Stanford: My mom deserved to die with dignity

This is why I support assisted suicide. Life should be worth living, and I don’t call living between doctors appointments a life.

About makagutu

As Onyango Makagutu I am Kenyan, as far as I am a man, I am a citizen of the world

25 thoughts on “Stanford: My mom deserved to die with dignity

  1. Excellent post. Couldn’t agree more.


  2. kcchief1 says:

    Well done.

    Thanks for sharing !


  3. aguywithoutboxers says:

    So true, my friend. We know when it all becomes a waste. Thank you!


  4. shelldigger says:

    I have always thought it would be more humane to let people decide when their quality of life is such that it is no longer desirable to maintain. Or make that choice for them if they are in a hopeless situation and unable to make it themselves.

    Why so many can’t understand that concept is beyond me.

    With my wife being a nurse for many years and having experience in a couple of nursing homes, and seeing for myself what happens to a lot of people, I really would like to have the assisted suicide option on the table.

    Nevermind the enormous shithole that millions and millions of $ get thrown into, keeping people alive that have no hope for normalcy, or enjoying any of the littlest things life has to offer. At some point the whole thing has become ridiculous. There is a point where life is no longer worth living, and keeping a person alive knowing full well they will never recover, or be able to interact in any meaningful way with those around them, does nothing more than offer job security to those in the medical professions, and give the pious more time to practice their act.

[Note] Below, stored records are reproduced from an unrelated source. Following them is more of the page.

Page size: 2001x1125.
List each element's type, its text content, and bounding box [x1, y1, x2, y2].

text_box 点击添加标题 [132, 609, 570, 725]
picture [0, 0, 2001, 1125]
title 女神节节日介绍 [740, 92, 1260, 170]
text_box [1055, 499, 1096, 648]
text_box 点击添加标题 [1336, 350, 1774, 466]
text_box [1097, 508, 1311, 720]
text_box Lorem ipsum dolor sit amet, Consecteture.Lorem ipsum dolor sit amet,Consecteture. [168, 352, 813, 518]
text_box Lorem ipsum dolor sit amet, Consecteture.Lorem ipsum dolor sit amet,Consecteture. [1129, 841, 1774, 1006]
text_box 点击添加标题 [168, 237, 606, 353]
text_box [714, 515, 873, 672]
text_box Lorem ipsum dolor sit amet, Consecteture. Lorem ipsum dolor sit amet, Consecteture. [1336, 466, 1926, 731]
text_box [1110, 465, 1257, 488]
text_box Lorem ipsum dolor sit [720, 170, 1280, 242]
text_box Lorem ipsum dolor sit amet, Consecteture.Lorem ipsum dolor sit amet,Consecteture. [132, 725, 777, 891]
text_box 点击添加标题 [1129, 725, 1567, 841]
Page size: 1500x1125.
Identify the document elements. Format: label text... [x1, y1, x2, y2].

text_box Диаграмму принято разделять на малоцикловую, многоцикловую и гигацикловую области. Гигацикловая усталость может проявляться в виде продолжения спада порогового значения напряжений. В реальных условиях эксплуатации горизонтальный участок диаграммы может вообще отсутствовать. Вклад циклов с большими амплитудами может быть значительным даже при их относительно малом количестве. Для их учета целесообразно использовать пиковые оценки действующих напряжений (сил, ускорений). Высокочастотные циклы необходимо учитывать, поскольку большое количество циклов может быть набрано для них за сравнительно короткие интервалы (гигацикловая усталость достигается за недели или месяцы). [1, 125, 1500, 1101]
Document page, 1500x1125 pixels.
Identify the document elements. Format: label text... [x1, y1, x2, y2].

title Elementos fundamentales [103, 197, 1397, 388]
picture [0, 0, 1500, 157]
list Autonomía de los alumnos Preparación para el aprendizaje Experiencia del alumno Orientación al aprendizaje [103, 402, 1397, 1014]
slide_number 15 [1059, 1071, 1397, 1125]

    There comes a place in time, you just have to let grandma go. I say that for all. including myself. I recently found out my own mother suffers from an advanced state of Alzheimers. If and when the time comes, and I have any say in the matter, it will be time to pull the plug no matter how much it may hurt to do so. To not do that for people you love is inconceiveable to me.

    I would expect the same fate for my damn self if it comes to that. I hope those around me will love me enough to let me go, with some dignity.


    • makagutu says:

      I hope I will have courage to tell them to end my life.


      • shelldigger says:

        I think if and when it comes to that, it would be an easy choice to make. Assuming the capacity to make the decision is there, and the options bleak. I have seen the slow painful death thing, wasting away in a H bed as the body slowly shuts down. Facing an inevitable terminal outcome, we should all have the choice, and the balls to call it.

        Being an atheist means we have a certain degree of understanding god botherers lack. We know our time here is limited, we know the cold hard realities, we won’t be wasting our time sucking up to someones imaginary friend. Pleading and begging for miracles that will not materialize, or believing they are preparing for some childish fantasy to go to some happy place idiots perceive as heaven. No, we know the score, and what awaits us all. Best we can all hope for is to go quietly in our sleep. Too many don’t get that option, and a slow, miserable, painful death is uncalled for in todays society.

        There is a time and place for people to make that decision, only we will know when we get there. But yeah, I hope none of us have to make that decision. I would prefer we all went quietly in our sleep. But, I hope if it was our decision to make, we could do so, with as little suffering as possible, and retain some dignity in doing so.

        May it be a long time coming for us all, as I am sure we have a few things we would like to see and do yet.


  5. Joseph Wahome says:

    I think that denying a person the right to take his or her own life is selfish. It serves the needs of the other person denying this right, rather than the needs of the person suffering. Those people out there campaigning against assisted suicide are simply being selfish and insensitive. They should spend some time with terminally ill people, and understand just how much suffering and indignity those poor people go through. There is no argument that can justify letting a fellow human being undergo such suffering for months or even years, if there is an alternative in the form of an early death.